One thing that has always separated Nucor from its peers is its ongoing capital investment efforts. A recent investment Nucor made is a bit different and, perhaps, destined for a longer-term payoff. Let's take a closer look.
A lot of reliability
Nucor has increased its dividend annually for nearly five decades, making it a Dividend Aristocrat steadily working its way to Dividend King status. You don't achieve a dividend record like that by accident, especially when you consider that the steel industry is highly cyclical. That makes logical sense, given that steel is a key economic building block that goes into everything from washing machines to cars to buildings.
There are a lot of features that set Nucor apart from its peers, including the use of electric arc minimills, a profit-sharing arrangement that rewards employees when times are good and gives Nucor a salary break when times are tough, and an internal focus on being ranked No. 1 or No. 2 in the industries the company serves. This last one requires ongoing capital investment. Right now, Nucor has $3.8 billion of capital investments planned between 2022 and 2025.
That cash will go toward things like new steel mills and mill expansions, which is what you would expect. But this isn't the only money that Nucor is putting to work. For example, it recently announced a $15 million investment in NuScale Power (NYSE: SMR).
Something a little different
This is a bit of a complex deal involving a blank check company called Spring Valley Acquisition Corp. (SV) that is affecting the IPO efforts of NuScale Power. But the really important takeaway is that NuScale Power is working toward building small-scale nuclear power plants.
That's probably the joke in the "Nu" in NuScale, given that Nu could be construed to mean nuclear or a "new" scale. Indeed, current nuclear power plants are giant, expensive to build, and prone to cost overruns and delays. TerraPower, backed by Bill Gates, is also looking for ways to improve nuclear power plants, so NuScale isn't really trying to do something wildly outlandish.
Nucor, meanwhile, is putting in a little cash now to help support an industry that would need a lot of steel later if it were to take hold.
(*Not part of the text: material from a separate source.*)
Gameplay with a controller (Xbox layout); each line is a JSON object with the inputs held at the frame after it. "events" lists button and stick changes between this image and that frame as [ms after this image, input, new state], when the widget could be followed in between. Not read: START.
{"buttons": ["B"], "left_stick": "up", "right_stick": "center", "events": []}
A large number of small nuclear reactors would basically open up a whole new business line for the company.
And before you question Nucor on stepping outside of its core competency (making steel), it's worth noting that the "Nu" in Nucor's name harkens back to its time before making steel, when it was a supplier to the nuclear power industry and was known as the Nuclear Corporation of America. So this isn't quite as far out of bounds as you might at first believe.
The hope is that NuScale's technology will be safer, cheaper, and more scalable than current nuclear power plants. It's still early days, of course, as the company's big goal in the United States is to have a unit up and running by 2029 in Idaho. But the entire concept is really backstopped by the world's need for cheap power, noting that the United Kingdom has just announced a major move to embrace nuclear power.
Meanwhile, at a time when Nucor is producing record or near-record results, giving a little bit of cash to an industry that can produce reliable carbon-free electricity seems like a very good decision.
Something to watch
When it comes to investing for the future, Nucor's internal capital plans will always be the biggest thing to monitor. And history suggests the current plans will pay off well for investors.
However, hidden in there is a small amount to help create an entirely new industry in the nuclear power space, an area from which Nucor emerged itself. Long-term Nucor shareholders should probably view this as money well spent to support long-term steel demand. And if the technology does take off, Nucor will have the added benefit of owning a piece of the company, too.